Introduction to the Arnold August’s talk by Becca Cetta and Nellie Burch, major students in Spanish and Global Studies, Alfred University, April 18, 2018

Hello everyone and welcome. We’d first like to thank all of you for joining us for this great opportunity as the Global Studies program at Alfred University presents a discussion by Arnold August titled “Cuba and the U.S. in the age of Trump.” And sincere thanks to the College of Liberal Arts and Sciences for sponsoring our guest speaker tonight.

Our speaker is an established author and journalist from Montreal with a Masters in Political Science from McGill University. Arnold August has spent many years conducting research on global issues, particularly focused on Latin America. He has also written articles for online journals, spoken at colleges and universities around the world, given interviews for radio and television programs, and written several books regarding international affairs, with special interest in Cuban and U.S. relations.

His books include Democracy in Cuba and the 1997-98 Elections, Cuba and Its Neighbours: Democracy in Motion, Cuba y sus vecinos: Democracia en movimiento, several other works in Spanish, and his most recent book published in 2017 Cuba-U.S. Relations: Obama and Beyond, on which this talk is based.

Much of his research comes right from his point of interest: Cuba. He has traveled to Cuba to conduct research and gain a new perspective on relations between Cuba and the U.S. His research clearly shows how these two countries, though so close together, have much different versions of history.

Cuba-U.S. Relations: Obama and Beyond analyzes the evolution of Cuban and American government interactions from the perspective of Cuba, how reality is much different than what we see on U.S. TV or social media. By looking at the history of our relationship with Cuba from a different angle, August highlights critical arguments that many people on this side of the gulf have never heard of.

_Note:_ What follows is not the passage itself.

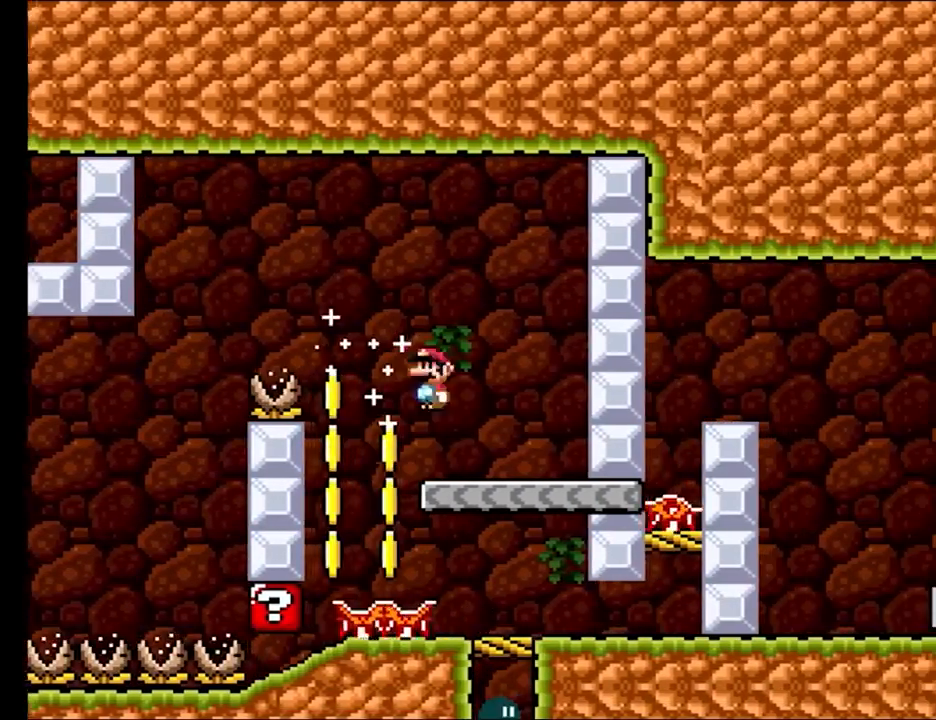
{"buttons": ["X"], "events": [[133, "DPAD_RIGHT", "up"], [150, "DPAD_UP", "down"], [167, "DPAD_LEFT", "down"], [200, "DPAD_UP", "up"], [300, "DPAD_LEFT", "up"]]}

His book examines both sides of countless conflicts regarding foreign policy; conflicts from the embargo, to the missile crisis, to Guantánamo, and beyond; all leading up to what Cuba is facing today; a “cultural war”.

August wants to emphasize how our history of diplomacy with Cuba has greatly influenced the relationship today in the age of Trump. He stresses the importance of recognizing how certain cultural factors and events in history have led to specific policies and changes being made today.

Tomorrow, August will be heading to Washington D.C. to discuss this historic event in a series of interviews, and what it means for the Cuban people. We are very honored to have him here to share some of this insight with us tonight.

In 1891, in his famous essay “Our America,” the great Cuban hero José Martí warned Cuba of the possible threat of the “colossus to the north,” the United States, as an economic and cultural invader. But Martí also offered hope, suggesting that instead perhaps, the U.S. would choose to get to know Cuba. Tonight, we are all fortunate enough to have that opportunity; to get to know Cuba.

On behalf of the Global Studies program here at Alfred University, we would like to present Arnold August.